**WHAT YOU SHOULD DO:**
Give the listing again word for word. Leave every image out.

**DATA TO EXAMINE:**
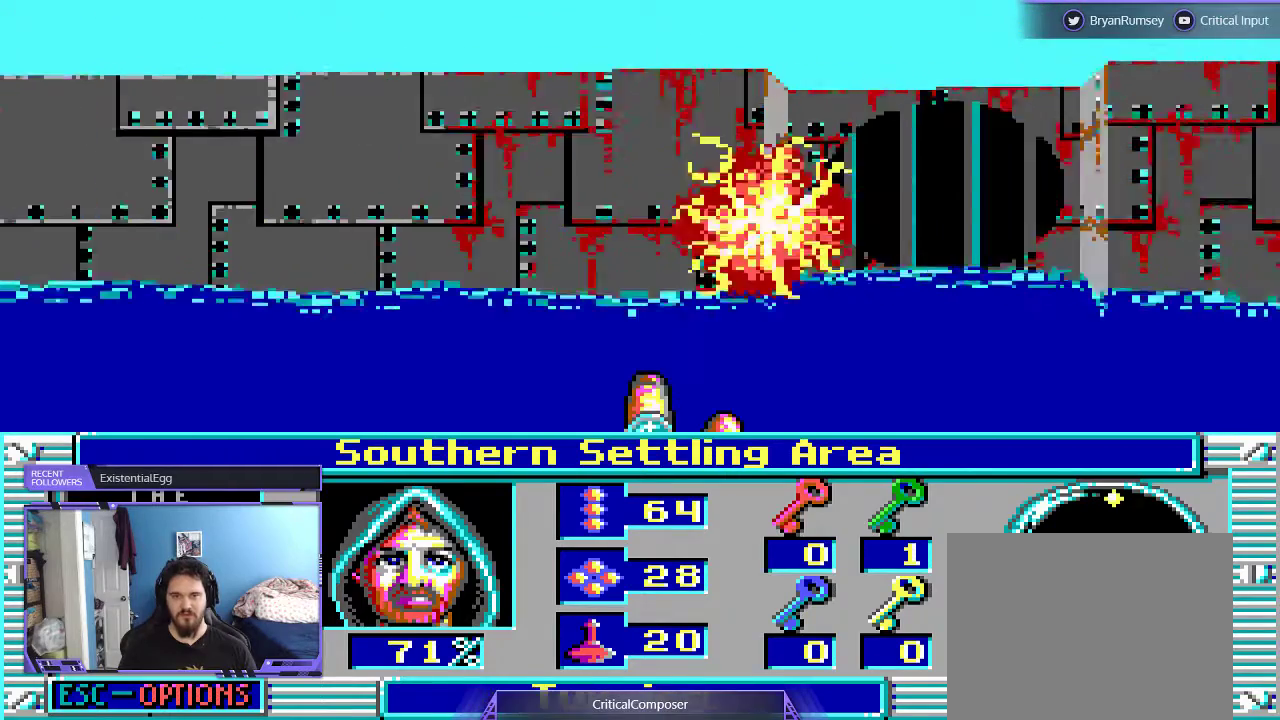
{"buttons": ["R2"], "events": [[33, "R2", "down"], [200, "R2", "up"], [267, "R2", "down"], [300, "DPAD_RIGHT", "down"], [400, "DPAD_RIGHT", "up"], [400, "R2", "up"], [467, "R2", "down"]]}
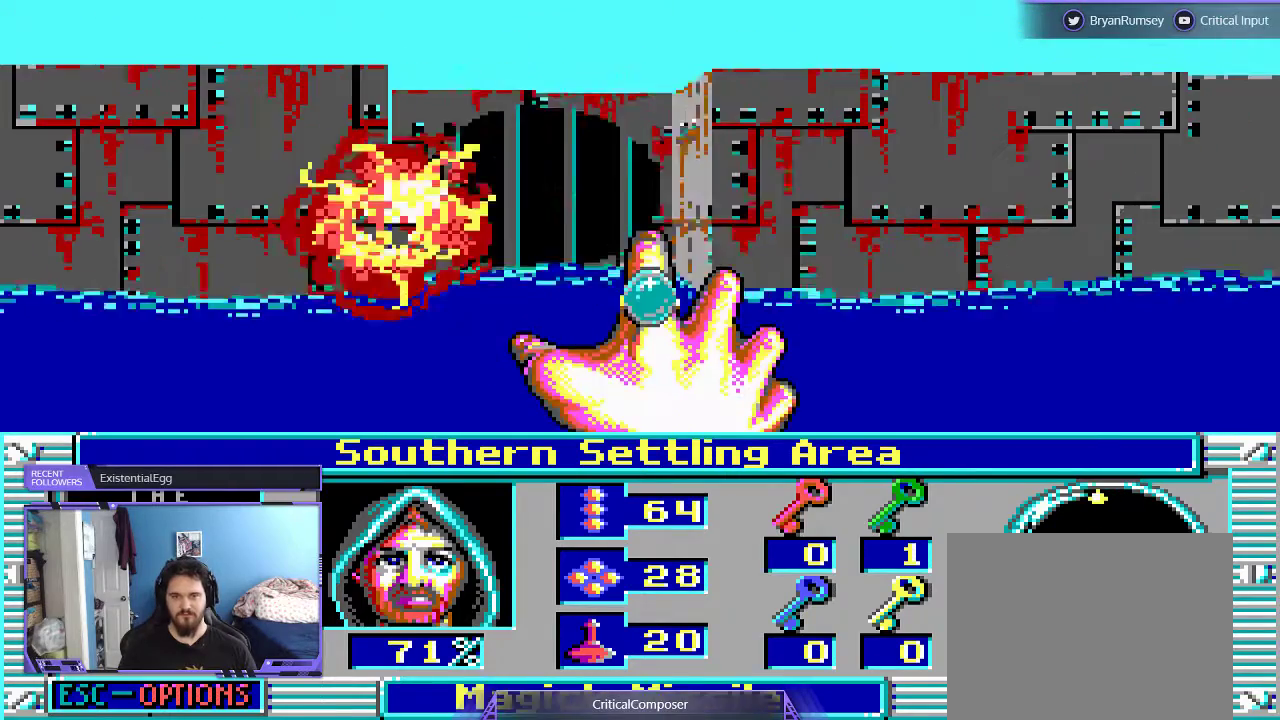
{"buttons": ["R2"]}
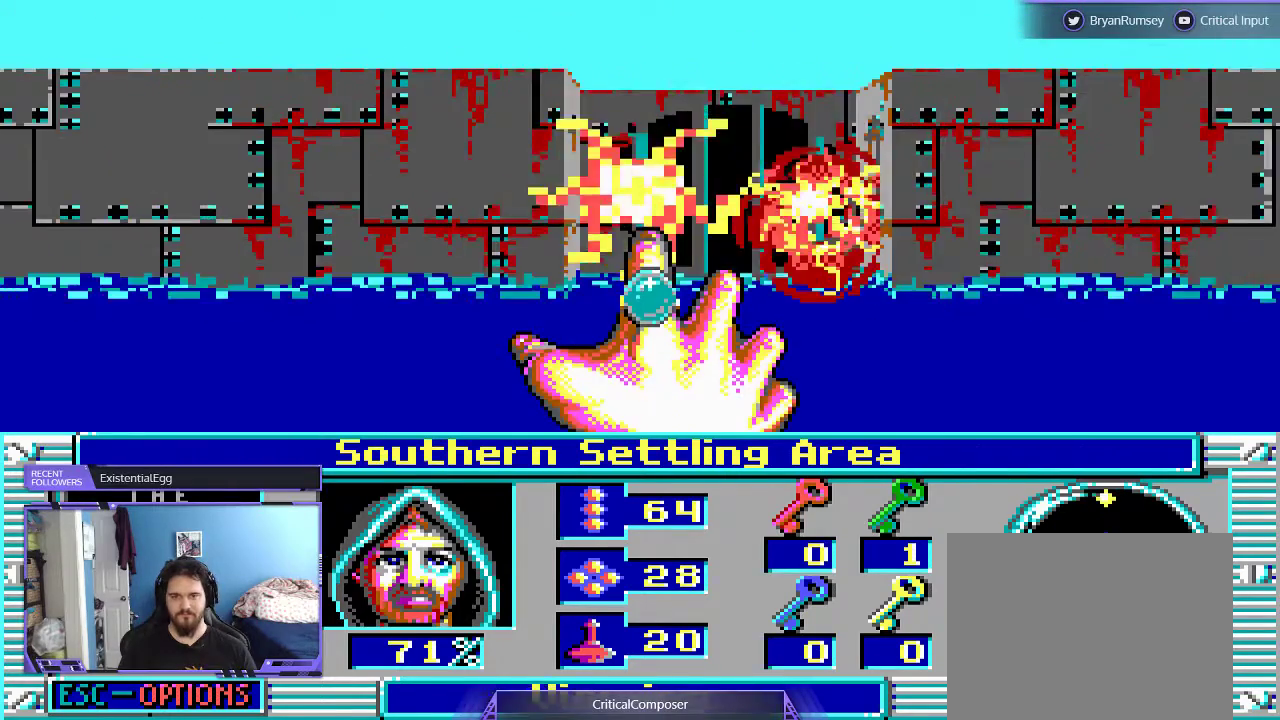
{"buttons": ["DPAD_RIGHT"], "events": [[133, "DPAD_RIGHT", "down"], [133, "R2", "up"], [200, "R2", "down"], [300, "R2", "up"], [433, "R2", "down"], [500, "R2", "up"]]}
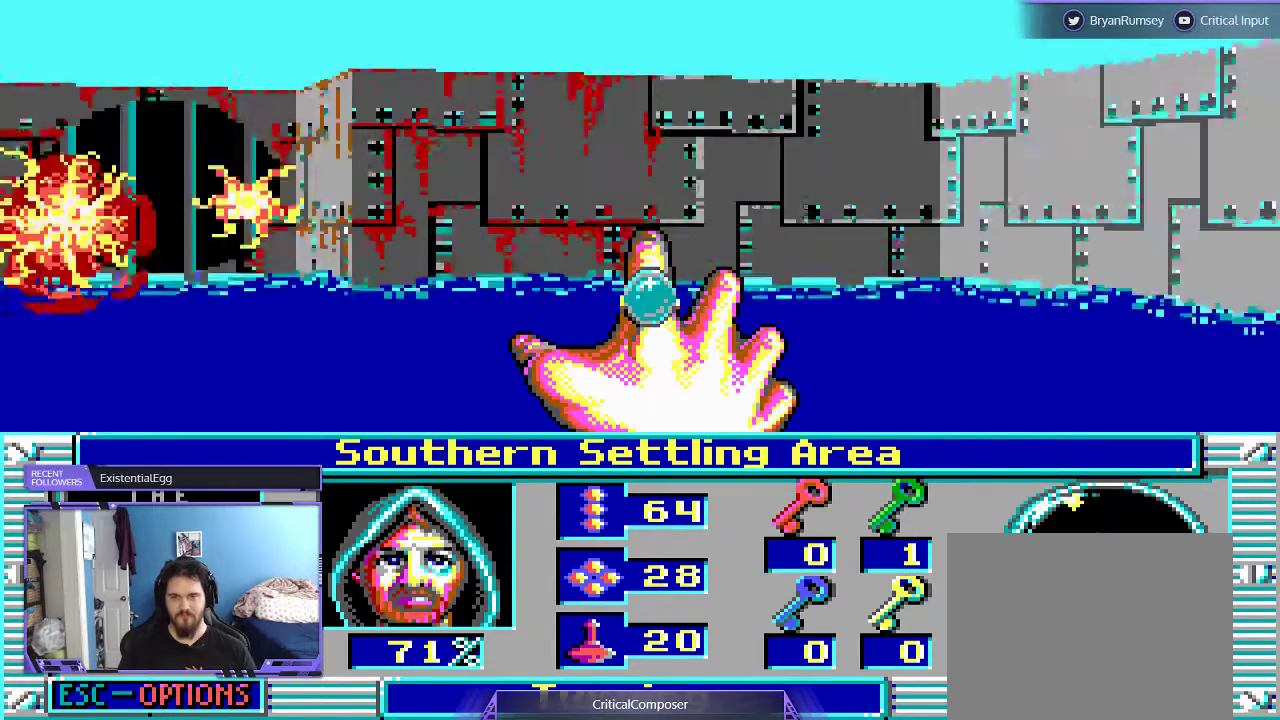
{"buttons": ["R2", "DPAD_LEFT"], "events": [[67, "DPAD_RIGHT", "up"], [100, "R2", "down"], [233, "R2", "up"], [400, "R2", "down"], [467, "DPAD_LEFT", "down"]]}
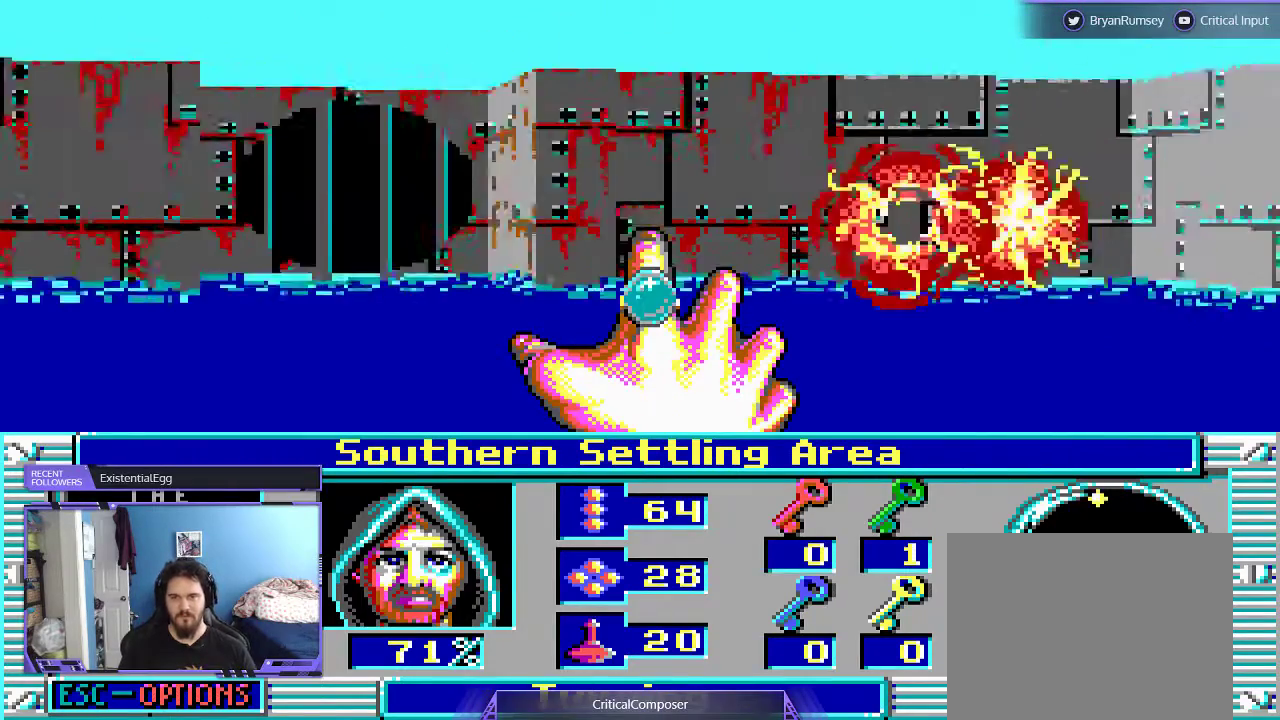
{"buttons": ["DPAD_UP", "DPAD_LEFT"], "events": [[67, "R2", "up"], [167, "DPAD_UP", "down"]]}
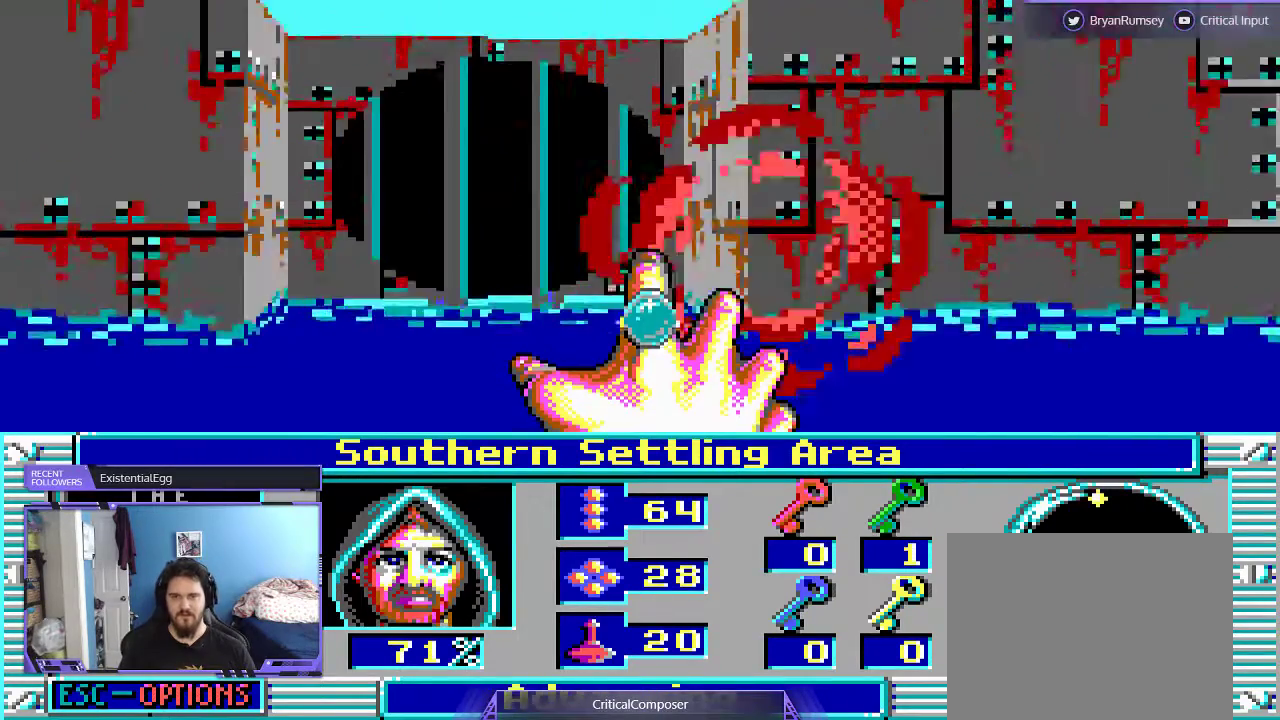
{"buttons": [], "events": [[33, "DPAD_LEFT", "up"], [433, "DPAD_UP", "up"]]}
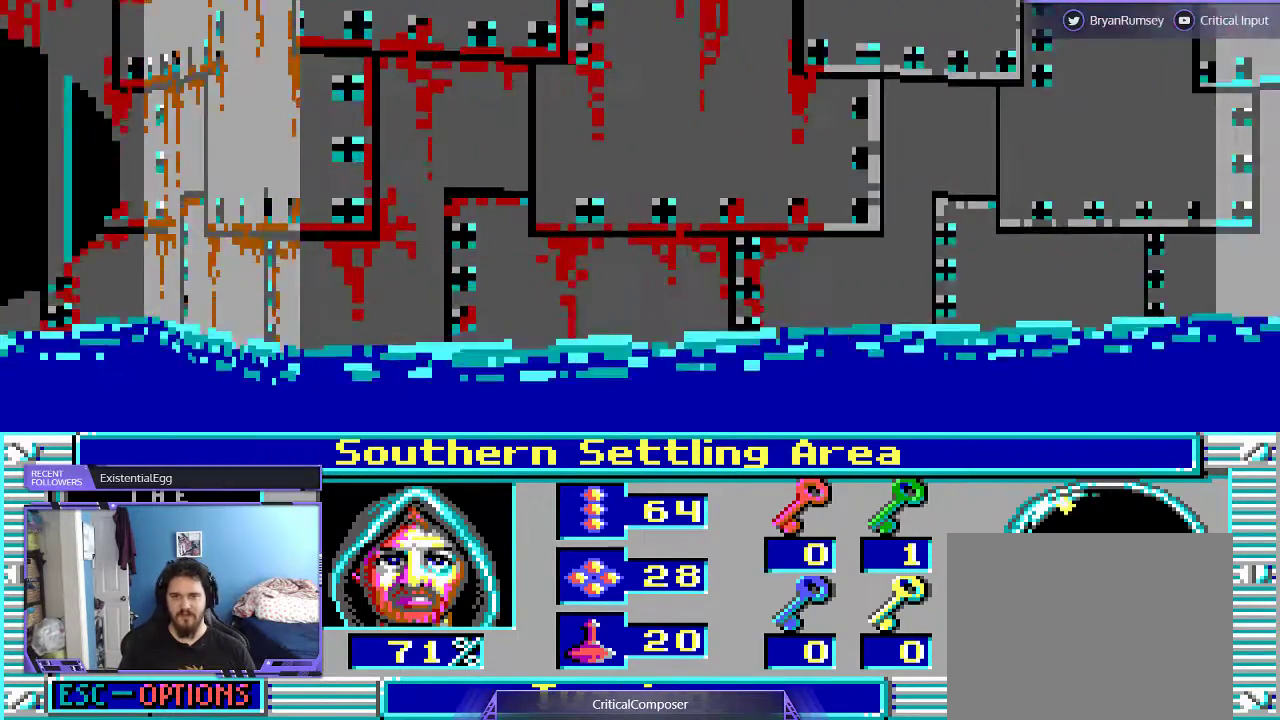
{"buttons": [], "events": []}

**REPLY TO THE EXERCISE:**
{"buttons": ["R2"], "events": [[33, "R2", "down"], [200, "R2", "up"], [267, "R2", "down"], [300, "DPAD_RIGHT", "down"], [400, "DPAD_RIGHT", "up"], [400, "R2", "up"], [467, "R2", "down"]]}
{"buttons": ["R2"]}
{"buttons": ["DPAD_RIGHT"], "events": [[133, "DPAD_RIGHT", "down"], [133, "R2", "up"], [200, "R2", "down"], [300, "R2", "up"], [433, "R2", "down"], [500, "R2", "up"]]}
{"buttons": ["R2", "DPAD_LEFT"], "events": [[67, "DPAD_RIGHT", "up"], [100, "R2", "down"], [233, "R2", "up"], [400, "R2", "down"], [467, "DPAD_LEFT", "down"]]}
{"buttons": ["DPAD_UP", "DPAD_LEFT"], "events": [[67, "R2", "up"], [167, "DPAD_UP", "down"]]}
{"buttons": [], "events": [[33, "DPAD_LEFT", "up"], [433, "DPAD_UP", "up"]]}
{"buttons": [], "events": []}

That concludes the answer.